As to what to do when it doesn't work as intended, and you are stranded somewhere without a block heater? Simple. Get out a pair of jumper cables, and use just one of the clamps to short together the two big poles on the contactor to manually energize the glow plugs that still remain operational. Want to avoid warm start glow plug operation? Find an ambient air thermostat like you would use on a furnace, and route the power feed or ground wire to the GPC through it. As long as the thermostat is warm, the glow plugs won't come on.
This is simple enough for the turbo folks with the GPC hanging off the valve cover, however you know how easy it is to access it on a n/a truck. Not only does jumping the contactor terminals with a jumper cable get a bit dicey there (gotta make sure the other end cannot touch anything metal, a leather or winter glove actually works pretty good for that), but there is also the time it takes for the person jumping the contactor to get off the engine and run into the cab (or jump the starter relay on the fender) to start the engine - that allows plugs to cool down and when you're not running on all 8 to begin with it could require multiple jump-glow cycles to get the ice-cold engine fired up. And if you have a helper to hit the start the moment you're done with the plugs, you're now sitting on top of a running engine racing at high idle with that B17-propeller-sized fan ready to chop down any appendages you may feed its way - not a very safe situation considering when people get cold they also tend to move a bit more awkward...
As for the air thermostat, I think the cold-advance sensor would be more suitable - air temperature in the intake of a shut off engine can be a dicey thing, and it's the coolant (well, engine block) temperature that makes it easy or hard to get combustion going. So the solution, at least mine and one more person's on here, was to cut key-on power to the controller from the harness, and instead feed it thru the cold-advance temp sensor by tapping off the fast-idle or cold-advance solenoid wires.

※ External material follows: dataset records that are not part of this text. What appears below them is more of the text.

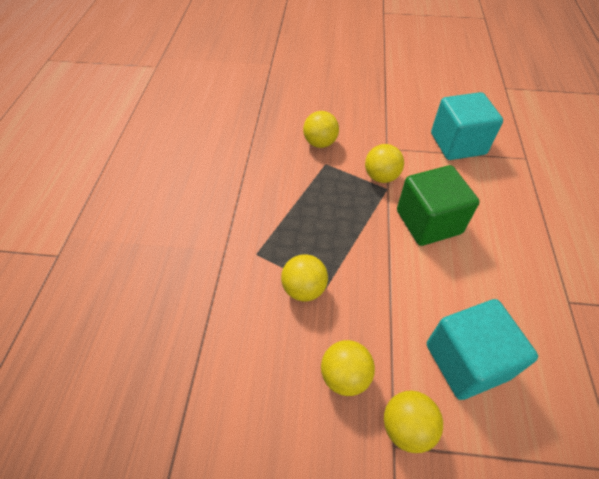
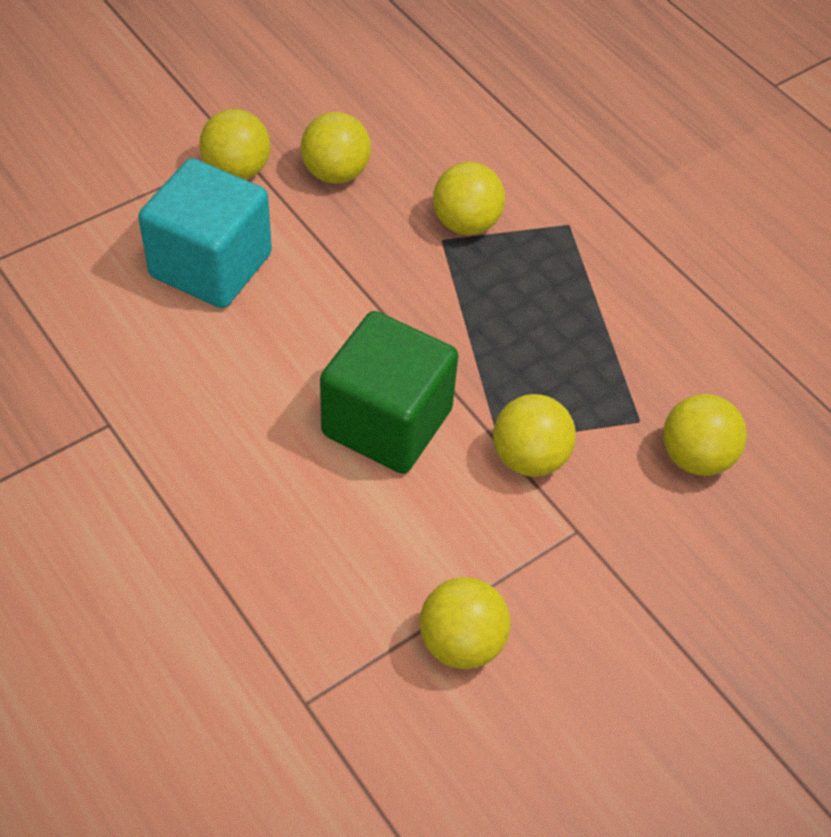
camera: 135 degrees right, 0 degrees up
(457, 144) = (461, 642): turquoise cube -> yellow ball

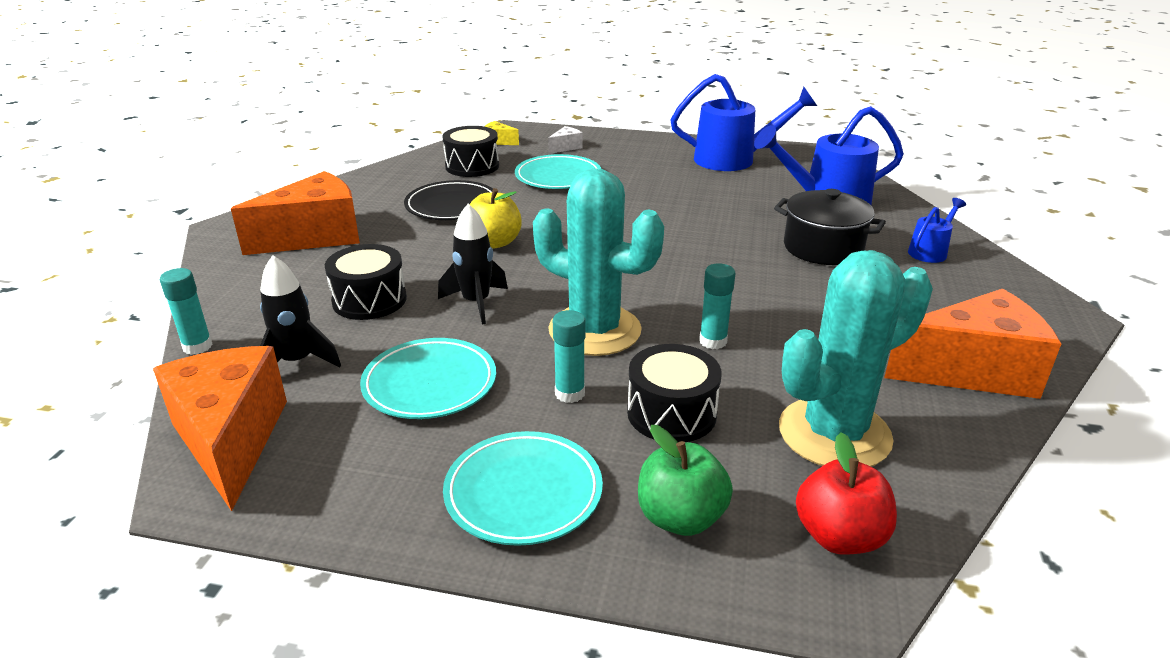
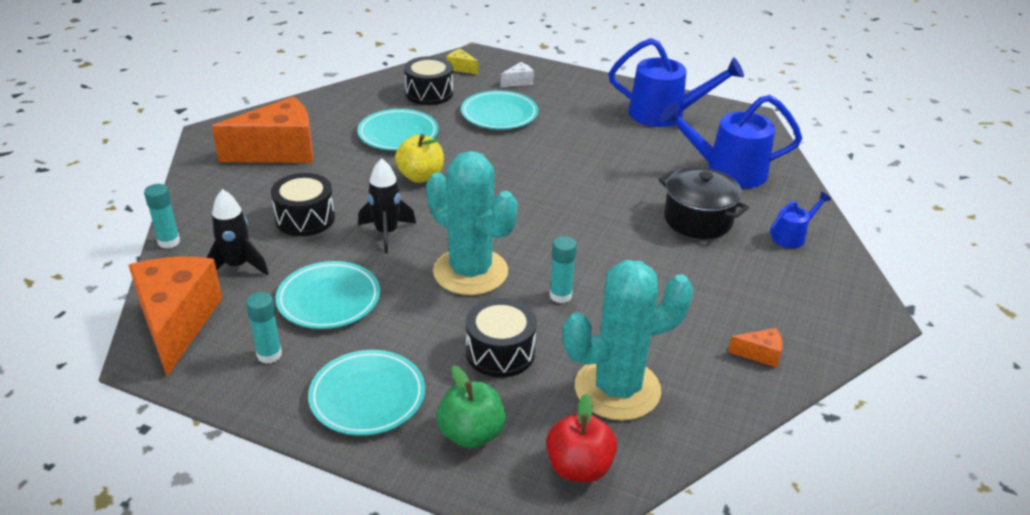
camera: 10 degrees right, 5 degrees up
(452, 206) = (398, 134): black plate -> turquoise plate
(569, 393) = (430, 324): turquoise glue stick -> turquoise glue stick (269, 355)
(972, 371) = (760, 354): orange cheese -> orange cheese, size x0.42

Don't take me wrong, I'm not advocating removal of the factory system in favor of full manual switch just for the heck of it. A 3-position switch would be much better - manual glow on one end, system full off in the middle, and full-auto on the other end. Then you can have you cake and eat it too - if you drop a few plugs for whatever reason you can use the manual position to get her fired up, and if the controller hangs up like ours did you can still shut it off without affecting anything else on the truck (and technically you can still fire up the truck since the plugs were just active). No climbing in the engine bay on top of fast-moving potential meat-tenderizers, and everything is at the fingertips of just one person.